Louis Wu has just turned 200 years old and he's becoming bored. He is something of an oddity in his (far future) society in that he is a risk taker. An alien from a race called the Puppeteers (herdlike, cowardly) has recruited him to investigate a mystery. The rest of the crew is a Kzin (think of a cross between Klingons and tigers) and a human who was 'bred for luck'.
The mystery is a ringlike structure, large enough to encircle a star. It has a radius similar to the Earth's orbit. The ring has a width of nearly 100,000 miles and the walls are a thousand miles high. The resultant room is roughly equivalent to 3 million times the area of the planet Earth. In other words, it's big. It's so big that it is too much for the brain to really comprehend. And it's the star of the book.

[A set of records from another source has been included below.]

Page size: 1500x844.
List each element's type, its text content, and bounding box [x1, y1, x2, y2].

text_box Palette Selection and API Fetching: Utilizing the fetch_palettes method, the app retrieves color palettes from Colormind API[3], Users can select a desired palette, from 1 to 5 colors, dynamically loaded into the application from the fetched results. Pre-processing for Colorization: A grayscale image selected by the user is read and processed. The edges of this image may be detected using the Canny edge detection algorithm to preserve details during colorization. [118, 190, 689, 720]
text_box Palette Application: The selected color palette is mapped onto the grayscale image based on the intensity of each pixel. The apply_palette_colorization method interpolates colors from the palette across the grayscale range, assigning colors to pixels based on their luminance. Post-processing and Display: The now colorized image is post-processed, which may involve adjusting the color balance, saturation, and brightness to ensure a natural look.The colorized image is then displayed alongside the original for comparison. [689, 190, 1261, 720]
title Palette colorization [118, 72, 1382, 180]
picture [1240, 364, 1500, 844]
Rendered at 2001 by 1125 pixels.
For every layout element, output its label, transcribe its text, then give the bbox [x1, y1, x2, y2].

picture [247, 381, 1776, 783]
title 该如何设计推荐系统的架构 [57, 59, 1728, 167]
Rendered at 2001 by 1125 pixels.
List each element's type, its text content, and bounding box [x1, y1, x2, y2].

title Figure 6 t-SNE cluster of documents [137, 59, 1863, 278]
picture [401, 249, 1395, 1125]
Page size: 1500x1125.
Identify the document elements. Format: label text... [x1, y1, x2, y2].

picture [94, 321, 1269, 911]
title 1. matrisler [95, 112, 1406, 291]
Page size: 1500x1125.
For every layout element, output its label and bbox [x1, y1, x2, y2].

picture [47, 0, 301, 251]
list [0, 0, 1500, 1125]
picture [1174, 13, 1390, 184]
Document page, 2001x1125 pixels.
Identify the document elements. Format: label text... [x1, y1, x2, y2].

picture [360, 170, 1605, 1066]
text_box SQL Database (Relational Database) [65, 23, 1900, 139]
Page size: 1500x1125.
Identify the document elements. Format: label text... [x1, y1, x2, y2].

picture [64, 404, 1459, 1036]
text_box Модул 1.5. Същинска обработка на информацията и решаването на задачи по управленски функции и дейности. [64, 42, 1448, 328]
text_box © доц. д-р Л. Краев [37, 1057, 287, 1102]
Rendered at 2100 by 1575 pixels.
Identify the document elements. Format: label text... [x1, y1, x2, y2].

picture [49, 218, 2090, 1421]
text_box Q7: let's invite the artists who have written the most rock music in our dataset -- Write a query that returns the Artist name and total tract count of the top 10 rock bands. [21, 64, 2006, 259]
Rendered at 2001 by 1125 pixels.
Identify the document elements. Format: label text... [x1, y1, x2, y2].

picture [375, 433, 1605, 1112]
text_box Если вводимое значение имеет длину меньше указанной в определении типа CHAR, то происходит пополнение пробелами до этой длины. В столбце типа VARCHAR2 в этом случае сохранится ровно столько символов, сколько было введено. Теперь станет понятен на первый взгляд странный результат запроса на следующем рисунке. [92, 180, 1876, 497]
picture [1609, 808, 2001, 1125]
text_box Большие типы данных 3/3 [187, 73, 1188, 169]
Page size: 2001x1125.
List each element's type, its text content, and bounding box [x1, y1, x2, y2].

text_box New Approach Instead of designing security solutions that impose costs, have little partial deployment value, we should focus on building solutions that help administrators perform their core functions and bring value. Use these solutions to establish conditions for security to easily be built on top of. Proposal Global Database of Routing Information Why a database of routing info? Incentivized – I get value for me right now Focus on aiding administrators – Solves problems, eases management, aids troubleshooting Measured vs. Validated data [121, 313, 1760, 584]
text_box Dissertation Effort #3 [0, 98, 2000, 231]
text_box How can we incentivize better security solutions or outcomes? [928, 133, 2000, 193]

Don't get me wrong, Louis Wu and his companions are entertaining and the story is enjoyable. But the concepts really steal the show. The Ringworld is an absolute monster of an idea and it provides the broadest canvas ever. But Niven also plays with unbreakable materials. And true stasis fields. And teleportation. And a wonderful interplay between polar opposite aliens. Oh, and the most deadly sunflowers ever!
'Ringworld' is the hardest sci-fi so far in the Hugo collection. That means that the science creates something of a playground for the novelist. ('Soft' sci-fi deals with somewhat fuzzier subjects such as psychology, sociology and other areas of human behavior.) It still stands up, nearly 40 years later. It's a great book.